Understanding Common Autistic Behaviours
However, not all behaviours should be disciplined, as some behaviours may be hard for children with ASD to control. For example, self-stimulation (spinning, rocking, hand flapping, etc.) is very common among children with autism (Kapp et al., 2019). These behaviours help them to regulate their emotions and it would do more harm than good by disciplining them for doing it (Joyce, Honey, Leekam, Barrett, & Rodgers, 2017). Similarly, many children with ASD are sensitive to sensory input (Thye, Bednarz, Herringshaw, Sartin, & Kana, 2018). They might experience overstimulation or under stimulation, which leads them to engage in screaming, biting, hurting themselves by hitting their head or avoiding eye contact (Leekam, Prior, & Uljarevic, 2011). These behaviours are a way of relieving their sensory needs (Thye et al., 2018). In such scenarios, it would be better to consider what sensory stimuli are causing the behaviour and change the environment rather than enforcing discipline.
Controlling the Environment
As mentioned above, the environment that a child with autism is placed in can play a huge part in how they behave (Noiprawat & Sahachaiseri, 2010). For example, crowded or noisy places could be a trigger for agitation or frustration (Koegel, Openden, & Koegel, 2004). Therefore, if one is aware of this, parents could avoid bringing the child to such locations or simply remove the child from that environment before any negative behaviour could occur.
Rewards and Consequences
Last but not least, rewards and consequences are one of the most effective techniques for disciplining children with ASD (Ashley et al., 2010). When the child performs the desired behaviour, they are given a reward as positive reinforcement – Giving the child extra time to play with the iPad for cleaning their room when asked. Conversely, when they perform an undesired behaviour, consequences are delivered – Reducing their iPad time when they do not clean their room when asked.
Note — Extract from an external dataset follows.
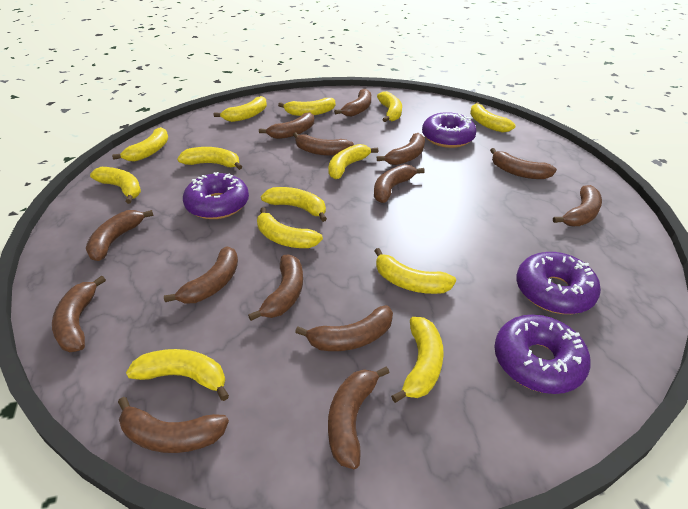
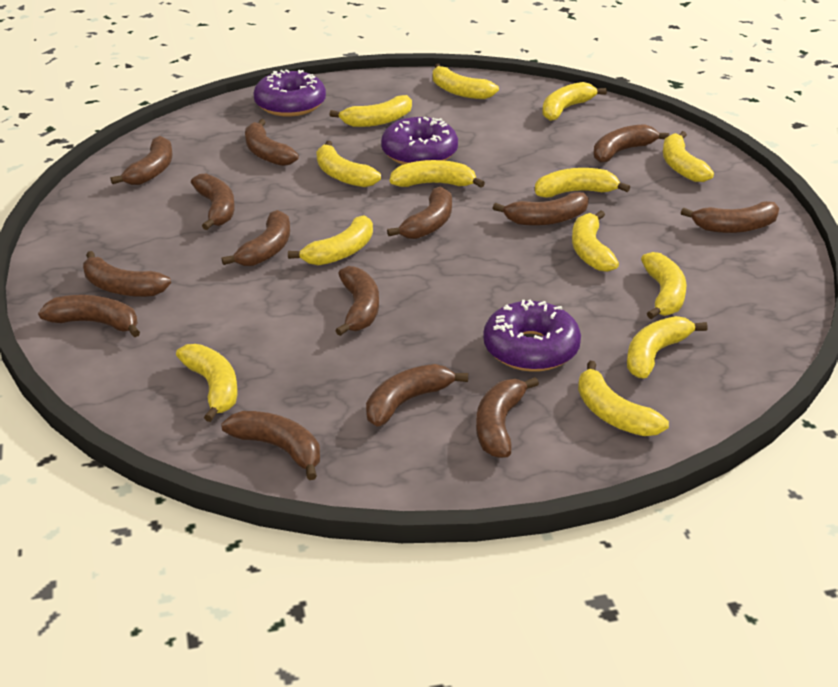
purple donut: [183,172,249,219] [422,112,476,148] [494,315,591,394] [516,252,601,314] = 4 -> [253,69,326,117] [381,117,458,165] [483,300,581,372] = 3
Thus, the child is most likely to perform the desired behaviour as they will be rewarded and the undesired behaviour will be reduced due to the consequences they will have to face (Hayward, Gale, & Eikeseth, 2009).
In summary, it is important to remember that children with autism are not behaving in a certain manner to be bad or defiant. They are usually struggling to communicate and deal with uncomfortable feelings that they do not know how to express. Most importantly, one has to learn to listen to their child’s needs and adapt any discipline strategies accordingly. It takes time, effort and patience, but they are capable of it!